▸ **PROBLEM TO SOLVE**
Whatever comes before the line containing "drag(173, 319, 105, 318)" stays out; transcribe that line and all that follow to the end of the records exactly, with no pictures.

▸ **SOURCE DATA**
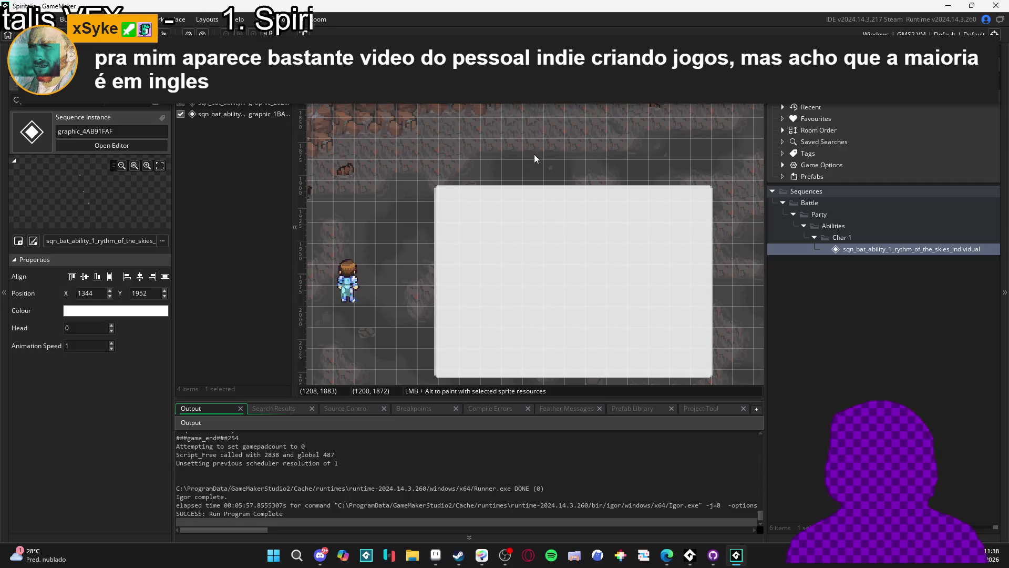
Step: Pan the biome_1_room_0_arrival room view slightly right after the game closes
drag(534, 155, 563, 154)
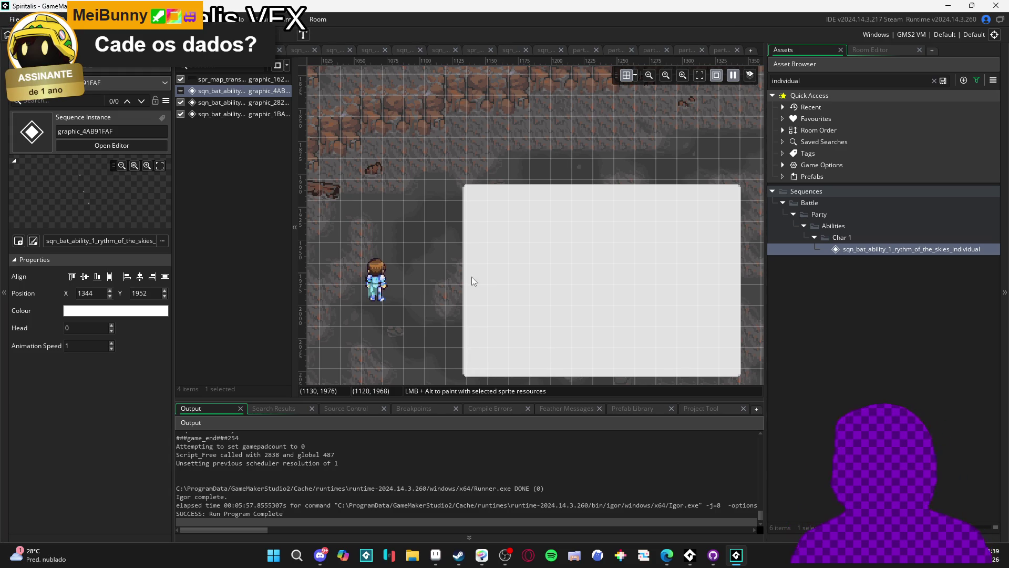
Step: Enlarge the room view by dragging the panel dividers and pan to the white area
scroll(504, 256, down, 1)
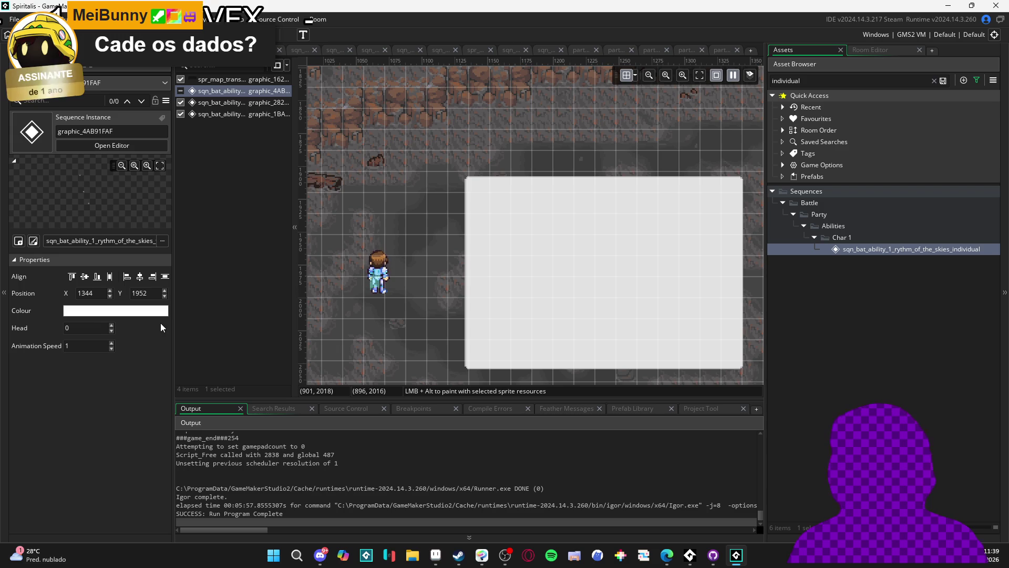
drag(173, 319, 105, 318)
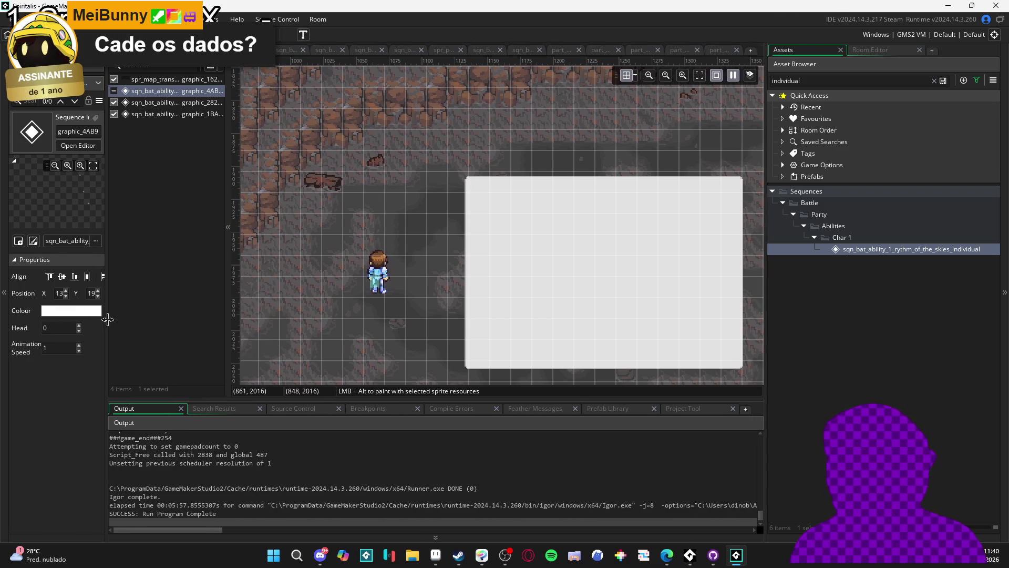
drag(364, 399, 363, 431)
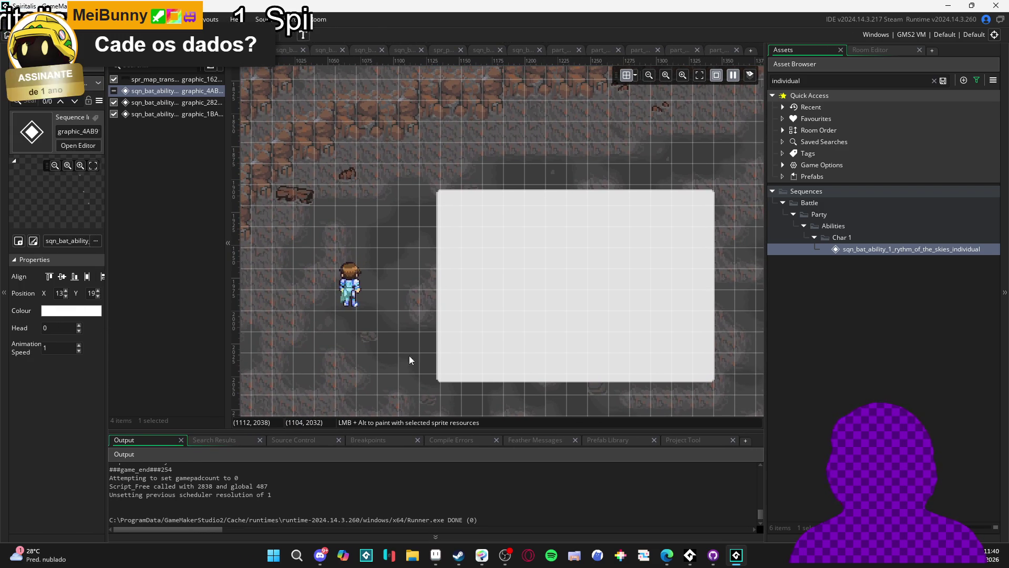
mouse_move(449, 325)
mouse_down()
mouse_move(628, 323)
mouse_move(663, 301)
mouse_move(626, 287)
mouse_move(478, 303)
mouse_move(459, 295)
mouse_up()
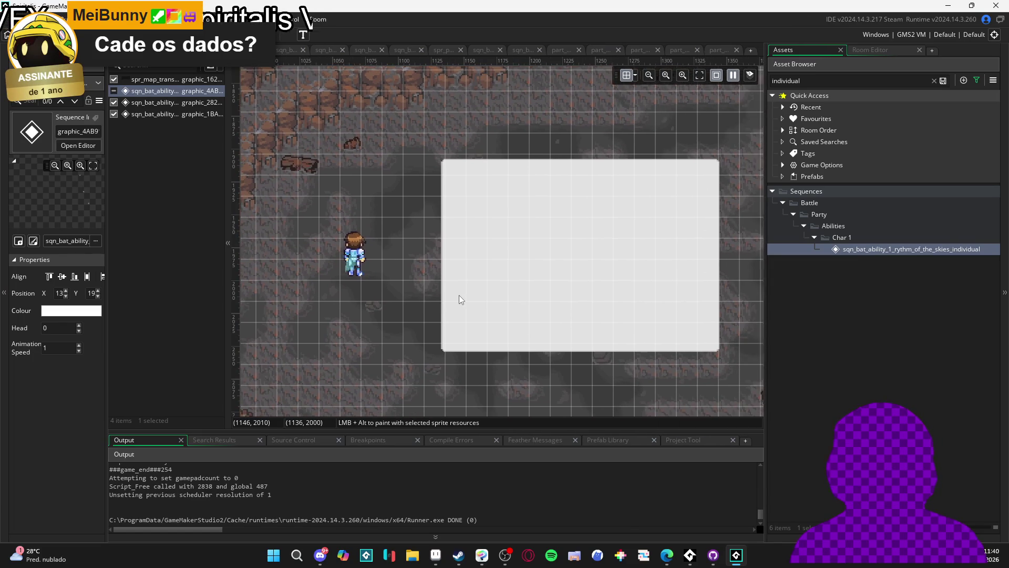
Step: Make the graphic_4AB9 cloud sequence visible, centre it in view, and run the game
click(114, 91)
click(476, 187)
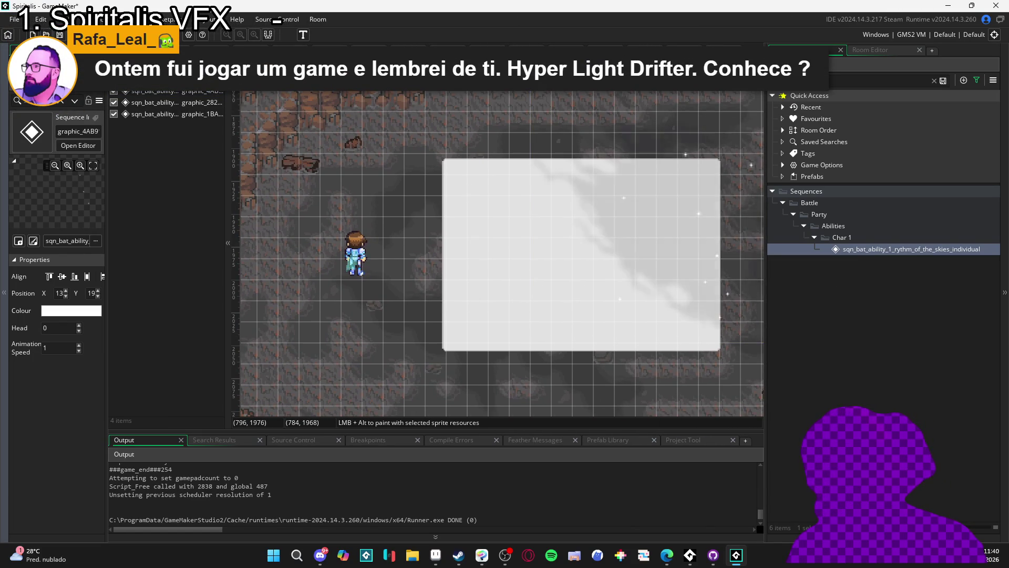
drag(535, 273, 494, 280)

▸ **SOLVED PROBLEM**
drag(173, 319, 105, 318)
drag(364, 399, 363, 431)
mouse_move(449, 325)
mouse_down()
mouse_move(628, 323)
mouse_move(663, 301)
mouse_move(626, 287)
mouse_move(478, 303)
mouse_move(459, 295)
mouse_up()
Step: Make the graphic_4AB9 cloud sequence visible, centre it in view, and run the game
click(114, 91)
click(476, 187)
drag(535, 273, 494, 280)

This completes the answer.